Lenders compete for market share with lower differentials and cheaper mortgages

Average interest differential on new mortgages. Source: Idealista.com

Average interest differential on new mortgages. Source: Idealista.com

Keen to lend mortgages again, Spanish banks are fighting for the most creditworthy borrowers with ever cheaper mortgages, which should help stimulate demand for housing.

In the depths of the Spanish economic crisis, which was underpinned by a spectacular property bust, banks would only lend Spanish mortgages to buyers who were taking over one of their repossessed properties, and even then the rates weren’t great. Spanish lenders were being squeezed by write downs, over-exposure to real estate, and limited access to capital.

How times change. Spanish banks are desperately keen to lend to mortgage again, as can be seen from the dramatic way that differentials have plunged in the last two years.

Research by the Spanish property portal Idealista.com, based on its own Spanish mortgage business, shows that the differential Spanish lenders charge on new mortgages, the difference between the mortgage rate and the Euribor base rate, which is also the lender’s gross margin, has shrunk from an average of 2.07% in the third quarter of 2013, to 1.06% today (see chart above). So mortgage rates have come down by around 50% in two years, at least according to data provided by Idealista (who claim to get better rates than other mortgage service providers).

Banks are under pressure to increase their income from mortgage lending, at a time when the overall value of mortgage loans is still falling thanks to repayments and writedowns. That means banks are watching their mortgage loan income fall, which has sparked off a price war for market share in the new loans business.

One lender – the Dutch bank ING – has just launched the cheapest variable rate mortgage in the market, with a differential of just 0.99% above Euribor.
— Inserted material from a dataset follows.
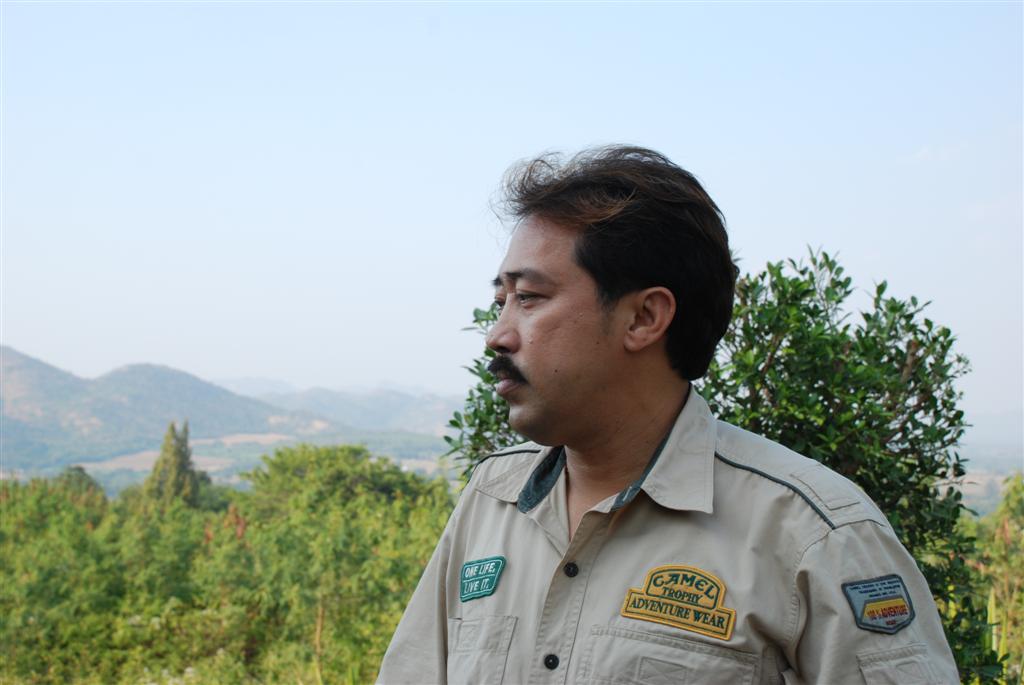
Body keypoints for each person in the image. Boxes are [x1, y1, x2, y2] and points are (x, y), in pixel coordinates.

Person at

Not only are mortgage costs falling; property prices have also fallen dramatically since the Spanish property bubble burst in 2007, in many cases by 50% or more. So buyers using mortgage financing today get the benefit of cheaper mortgages and lower property prices, all of which might help lift the property market in Spain.

However, cheap differentials are not the whole story when it comes to working out the cost of a mortgage. Borrowers also need to look at the cost of other products that lenders try to bundle up with mortgages, such as insurance and banking services. These can sometimes bump up the cost of a mortgage substantially.
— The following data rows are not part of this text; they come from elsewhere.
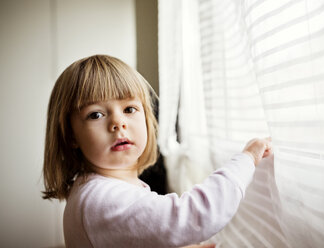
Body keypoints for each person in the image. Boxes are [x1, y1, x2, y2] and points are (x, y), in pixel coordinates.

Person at [42, 55, 272, 248]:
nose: (118, 123)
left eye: (129, 109)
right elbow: (191, 216)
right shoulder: (101, 199)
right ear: (70, 135)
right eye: (96, 114)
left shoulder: (96, 189)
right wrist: (247, 159)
4 thoughts on “Lenders compete for market share with lower differentials and cheaper mortgages”

  1. Neil

    Are mortgages generally very portable in Spain? I have had a mortgage with Santander for nearly 10 years, and was under the impression that I can’t really shop around for a deal like we can in the UK ? False perception or reality? appreciate comments. Thanks.

  2. Profile photo of Mark StücklinMark Stücklin Post Author

    Neil, the mortgage market in Spain is nothing like the UK. A mortgage here is basically for the duration. Switching costs are high, and the savings you might make take years to offset the costs of change. Spanish lenders aren’t interested in taking over someone else’s risk. It’s an uncompetitive market, which is how the lenders like it. You can shop around, but I doubt you will find a deal that makes it worth it. Please let me know if you try and find out different.

  3. Julian

    Hello Mark, what about additional borrowing? We have been with BBVA for 7 years but in that time have completely redeveloped property using only our own funds. Taking your point above about switching not being common in Spain does the same apply to remortgaging?